Reading: Mark 8: 34-38

Verse 34: “If anyone would come after me, he must deny himself and take up his cross and follow me”.

Today’s passage is all about commitment, dedication, obedience, discipline, and, ultimately, transformation. This call to discipleship is hard. That is why Jesus said the way is narrow in Matthew 7. Faith is just like all other things of great value – it requires a great deal of effort to attain our goal.

Jesus begins today’s key verse with, “if anyone would come after me”. He is implying the first thing about faith is a choice. All people everywhere have a sense of God one way or another. Some sense a higher power, some sense God in the created world, some sense God in the “there must be more to life than this” feelings. Faith begins with the inner urge to live for and to connect to something bigger than ourselves. Beginning a relationship is the first step.

Next Jesus turns to those big words I opened with, saying, “he must deny himself”. Denying self and our own wants and desires is the beginning of living out our faith. When asked, Jesus said the two greatest commandments were to love God and to love others. When we truly do this, there is little room for self. In denying self, the transformation process also gets under way. The study and practice of our faith through prayer, worship, Bible study, … is what begins to transform our hearts and minds so that we begin to see and feel and think as Christ did.

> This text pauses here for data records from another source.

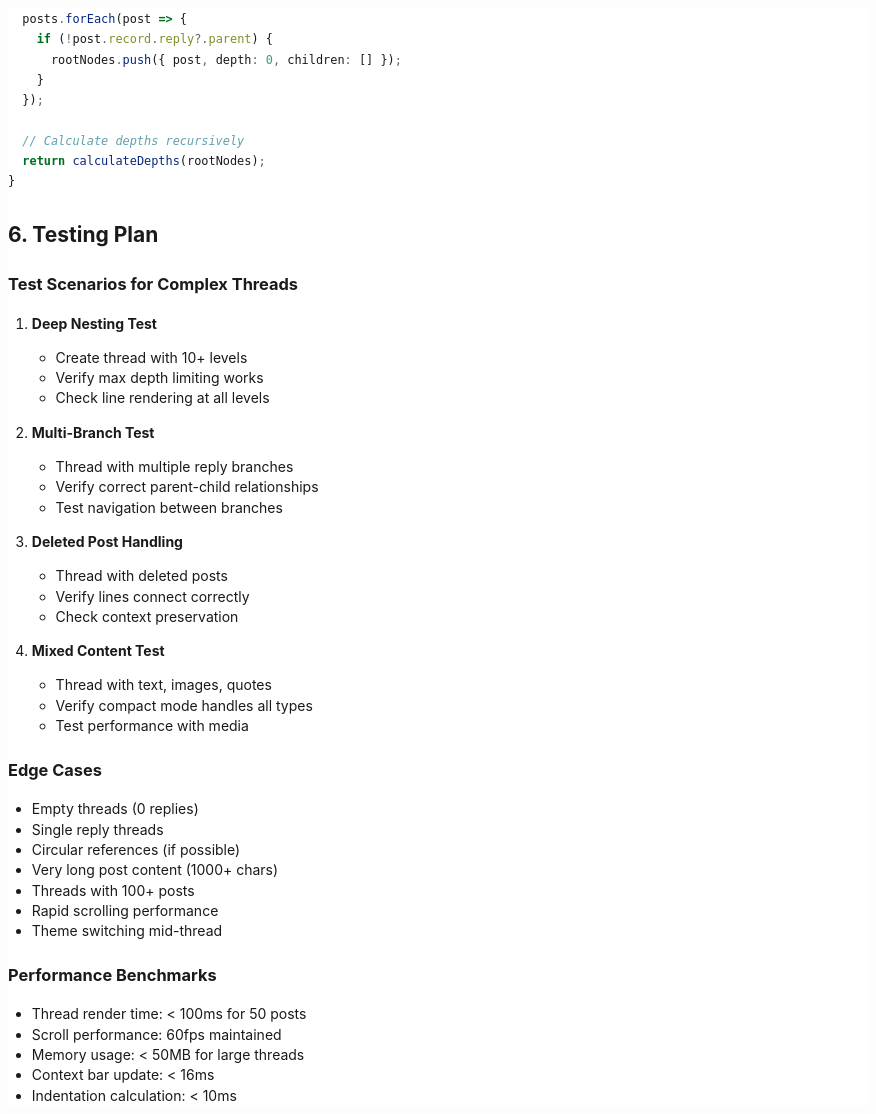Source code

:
 ```typescript
  posts.forEach(post => {
    if (!post.record.reply?.parent) {
      rootNodes.push({ post, depth: 0, children: [] });
    }
  });
  
  // Calculate depths recursively
  return calculateDepths(rootNodes);
}
```

## 6. Testing Plan

### Test Scenarios for Complex Threads

1. **Deep Nesting Test**
   - Create thread with 10+ levels
   - Verify max depth limiting works
   - Check line rendering at all levels

2. **Multi-Branch Test**
   - Thread with multiple reply branches
   - Verify correct parent-child relationships
   - Test navigation between branches

3. **Deleted Post Handling**
   - Thread with deleted posts
   - Verify lines connect correctly
   - Check context preservation

4. **Mixed Content Test**
   - Thread with text, images, quotes
   - Verify compact mode handles all types
   - Test performance with media

### Edge Cases
- Empty threads (0 replies)
- Single reply threads
- Circular references (if possible)
- Very long post content (1000+ chars)
- Threads with 100+ posts
- Rapid scrolling performance
- Theme switching mid-thread

### Performance Benchmarks
- Thread render time: < 100ms for 50 posts
- Scroll performance: 60fps maintained
- Memory usage: < 50MB for large threads
- Context bar update: < 16ms
- Indentation calculation: < 10ms
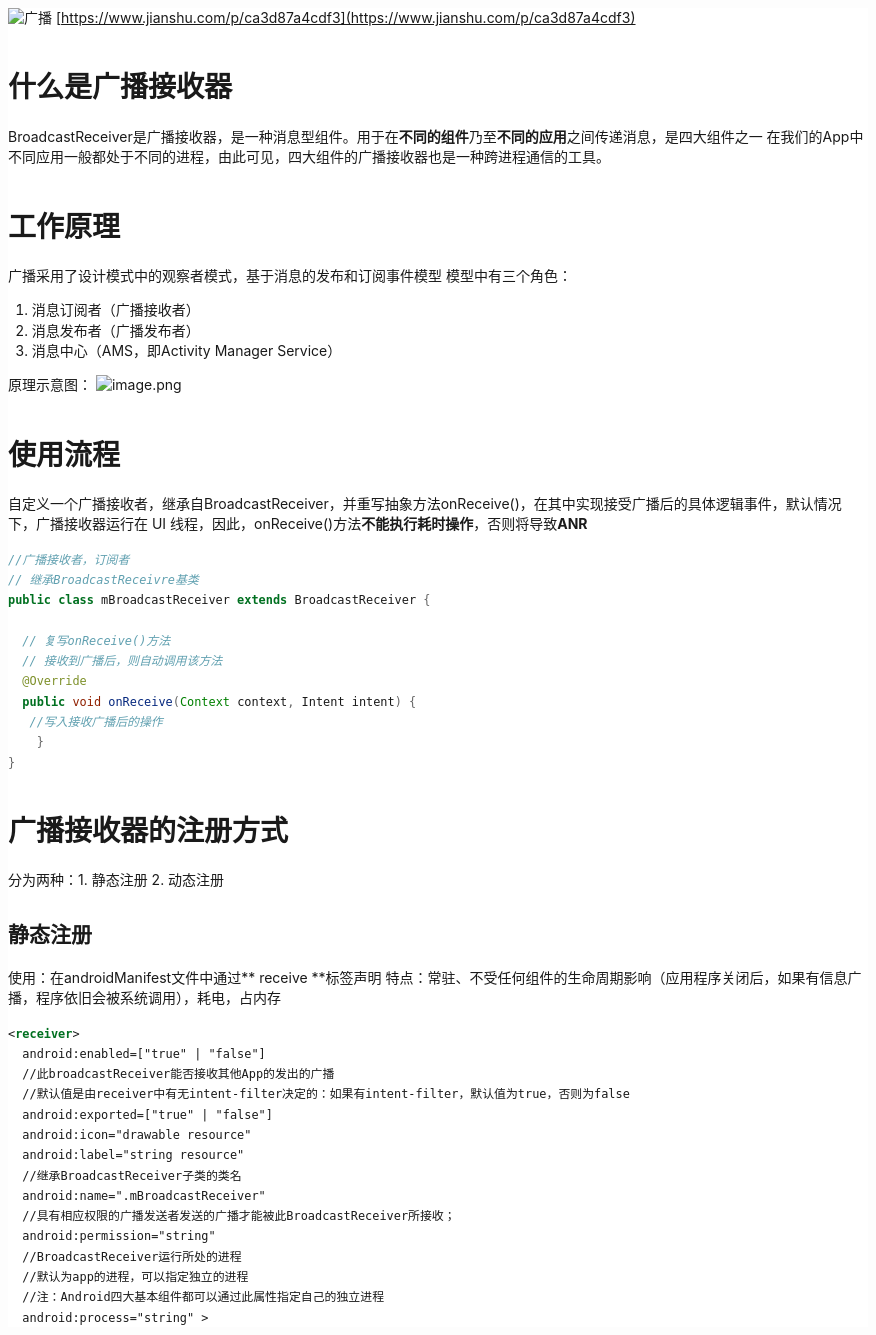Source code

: 

![广播](https://starrylixu.oss-cn-beijing.aliyuncs.com/picgo/202408251651460.gif)
[https://www.jianshu.com/p/ca3d87a4cdf3](https://www.jianshu.com/p/ca3d87a4cdf3)



# 什么是广播接收器
BroadcastReceiver是广播接收器，是一种消息型组件。用于在**不同的组件**乃至**不同的应用**之间传递消息，是四大组件之一
在我们的App中不同应用一般都处于不同的进程，由此可见，四大组件的广播接收器也是一种跨进程通信的工具。
# 工作原理
广播采用了设计模式中的观察者模式，基于消息的发布和订阅事件模型
模型中有三个角色：

1. 消息订阅者（广播接收者）
2. 消息发布者（广播发布者）
3. 消息中心（AMS，即Activity Manager Service）

原理示意图：
![image.png](https://starrylixu.oss-cn-beijing.aliyuncs.com/picgo/202408251651076.png)

# 使用流程
自定义一个广播接收者，继承自BroadcastReceiver，并重写抽象方法onReceive()，在其中实现接受广播后的具体逻辑事件，默认情况下，广播接收器运行在 UI 线程，因此，onReceive()方法**不能执行耗时操作**，否则将导致**ANR**
```java
//广播接收者，订阅者
// 继承BroadcastReceivre基类
public class mBroadcastReceiver extends BroadcastReceiver {

  // 复写onReceive()方法
  // 接收到广播后，则自动调用该方法
  @Override
  public void onReceive(Context context, Intent intent) {
   //写入接收广播后的操作
	}
}

```
# 广播接收器的注册方式
分为两种：1. 静态注册 2. 动态注册
## 静态注册
使用：在androidManifest文件中通过** receive **标签声明
特点：常驻、不受任何组件的生命周期影响（应用程序关闭后，如果有信息广播，程序依旧会被系统调用），耗电，占内存
```xml
<receiver>
  android:enabled=["true" | "false"]
  //此broadcastReceiver能否接收其他App的发出的广播
  //默认值是由receiver中有无intent-filter决定的：如果有intent-filter，默认值为true，否则为false
  android:exported=["true" | "false"]
  android:icon="drawable resource"
  android:label="string resource"
  //继承BroadcastReceiver子类的类名
  android:name=".mBroadcastReceiver"
  //具有相应权限的广播发送者发送的广播才能被此BroadcastReceiver所接收；
  android:permission="string"
  //BroadcastReceiver运行所处的进程
  //默认为app的进程，可以指定独立的进程
  //注：Android四大基本组件都可以通过此属性指定自己的独立进程
  android:process="string" >
```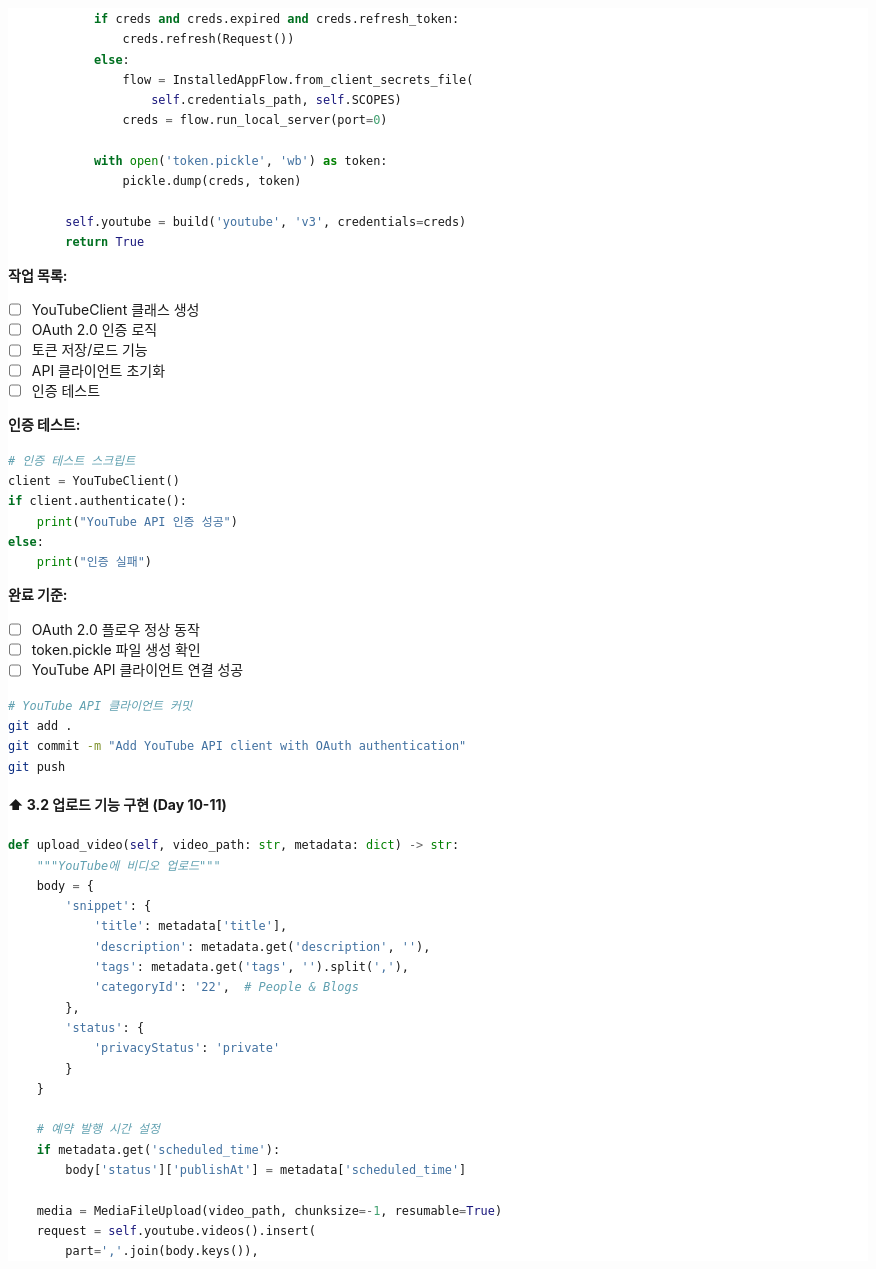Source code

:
 ```python
            if creds and creds.expired and creds.refresh_token:
                creds.refresh(Request())
            else:
                flow = InstalledAppFlow.from_client_secrets_file(
                    self.credentials_path, self.SCOPES)
                creds = flow.run_local_server(port=0)
            
            with open('token.pickle', 'wb') as token:
                pickle.dump(creds, token)
        
        self.youtube = build('youtube', 'v3', credentials=creds)
        return True
```

**작업 목록:**
- [ ] YouTubeClient 클래스 생성
- [ ] OAuth 2.0 인증 로직
- [ ] 토큰 저장/로드 기능
- [ ] API 클라이언트 초기화
- [ ] 인증 테스트

**인증 테스트:**
```python
# 인증 테스트 스크립트
client = YouTubeClient()
if client.authenticate():
    print("YouTube API 인증 성공")
else:
    print("인증 실패")
```

**완료 기준:**
- [ ] OAuth 2.0 플로우 정상 동작
- [ ] token.pickle 파일 생성 확인
- [ ] YouTube API 클라이언트 연결 성공
```bash
# YouTube API 클라이언트 커밋
git add .
git commit -m "Add YouTube API client with OAuth authentication"
git push
```

#### ⬆️ 3.2 업로드 기능 구현 (Day 10-11)
```python
def upload_video(self, video_path: str, metadata: dict) -> str:
    """YouTube에 비디오 업로드"""
    body = {
        'snippet': {
            'title': metadata['title'],
            'description': metadata.get('description', ''),
            'tags': metadata.get('tags', '').split(','),
            'categoryId': '22',  # People & Blogs
        },
        'status': {
            'privacyStatus': 'private'
        }
    }
    
    # 예약 발행 시간 설정
    if metadata.get('scheduled_time'):
        body['status']['publishAt'] = metadata['scheduled_time']
    
    media = MediaFileUpload(video_path, chunksize=-1, resumable=True)
    request = self.youtube.videos().insert(
        part=','.join(body.keys()),
```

Then Jesus turns to our calling. He next instructs us to “take up his cross”. As we are transformed more and more into His image, we come to discover that special blessing or talent or gift that God has given us to serve His will. Some teach, some preach, some feed, some clothe, some visit, some sing, some clean, some sew, some lead, some transport, some… The cross represents Jesus and our gift or talent is how we share Jesus with others. Our “cross” is what helps others to connect to Jesus.

Once we have been drawn into relationship, once we have been transformed to love God and others more than self, once we have found our niche in serving God, then and only then can we say we follow Jesus. May we all choose the hard and narrow way of Jesus today. It is through the Lord that we find the life truly worth living. Blessings on your journey.